Conversely, in patients with necrotizing pancreatitis, the fluid collection contains non-liquefied necrotic material. The initial collection is variably loculated and nonencapsulated. Over time, liquefaction develops as the necrotic tissue breaks down. Collections that contain non-liquefied necrotic elements are more likely to become infected. On CT, air bubbles within the collection suggest infection, but can also occur as a result of fistulization into the bowel. Subsequently, it may become encapsulated and is then referred to as walled-off necrosis. Similar to above, either fluid collection may become infected.

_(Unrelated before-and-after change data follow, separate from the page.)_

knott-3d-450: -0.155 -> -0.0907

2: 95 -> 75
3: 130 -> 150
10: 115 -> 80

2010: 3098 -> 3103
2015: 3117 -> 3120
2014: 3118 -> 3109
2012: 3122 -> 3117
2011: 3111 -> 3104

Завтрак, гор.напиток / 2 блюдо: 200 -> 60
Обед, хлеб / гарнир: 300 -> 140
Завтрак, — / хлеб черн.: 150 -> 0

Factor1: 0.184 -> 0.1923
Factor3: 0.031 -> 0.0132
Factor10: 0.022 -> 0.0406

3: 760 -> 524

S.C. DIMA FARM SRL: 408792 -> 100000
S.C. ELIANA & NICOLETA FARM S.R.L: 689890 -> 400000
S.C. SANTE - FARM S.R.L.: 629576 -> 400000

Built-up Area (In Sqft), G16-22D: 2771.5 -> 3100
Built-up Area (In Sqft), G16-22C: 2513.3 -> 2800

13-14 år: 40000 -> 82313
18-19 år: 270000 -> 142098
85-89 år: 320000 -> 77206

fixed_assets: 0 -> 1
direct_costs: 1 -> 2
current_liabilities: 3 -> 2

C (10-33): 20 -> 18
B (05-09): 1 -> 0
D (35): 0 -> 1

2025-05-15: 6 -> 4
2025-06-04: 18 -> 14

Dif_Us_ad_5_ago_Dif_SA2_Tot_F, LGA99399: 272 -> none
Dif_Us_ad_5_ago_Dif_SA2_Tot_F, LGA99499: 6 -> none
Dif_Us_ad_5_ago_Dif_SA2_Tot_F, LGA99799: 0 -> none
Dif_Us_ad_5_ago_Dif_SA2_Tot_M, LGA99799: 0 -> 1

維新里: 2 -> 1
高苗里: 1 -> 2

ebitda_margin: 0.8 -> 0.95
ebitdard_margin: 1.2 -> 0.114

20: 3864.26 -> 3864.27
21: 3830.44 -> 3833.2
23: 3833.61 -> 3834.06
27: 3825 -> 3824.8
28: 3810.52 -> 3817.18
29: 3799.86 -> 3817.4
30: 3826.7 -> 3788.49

The pathophysiology of infection of peripancreatic necrosis is essentially unknown. Upper gastrointestinal dysmotility has been observed in AP as well as in cholestasis and sepsis. There are several hypothetical mechanisms by which bacteria can enter pancreatic and peripancreatic necrosis leading to the infection and include (1) the hematogenous route via the circulation, (2) transmural migration through the colonic bowel wall to the pancreas (translocation), (3) via ascites to the pancreas, (4) via the lymphatics to the circulation, (5) via the biliary duct system, and/or (6) from the duodenum via the main pancreatic duct. Most pathogens in pancreatic infection are the gastrointestinal gram-negative bacteria, with the bowel seeming to be the main source of pancreatitis-related infections. It is, therefore, possible that bacterial translocation is the most important mechanism for contamination of pancreatic necrosis (Figure 47.1).
Figure 47.1 Factors possibly leading to bacterial translocation. Adapted from Bakker OJ, van Santvoort HC, Besselink MGH, et al. Curr Gastroenterol Rep. 2009;11:104–110.
Several studies have examined the frequency of bacterial infection of necrotic areas in the natural course of severe AP, without antibiotic intervention. One series showed an overall contamination rate of 24% within the first week of the onset of AP in patients undergoing surgery for severe AP, increasing to 46% and 71%, respectively, in the second and third weeks. Thus, patients with severe AP have the highest risk of pancreatic infection in the third week after onset of the disease. The overall infection rate in this series was 39%.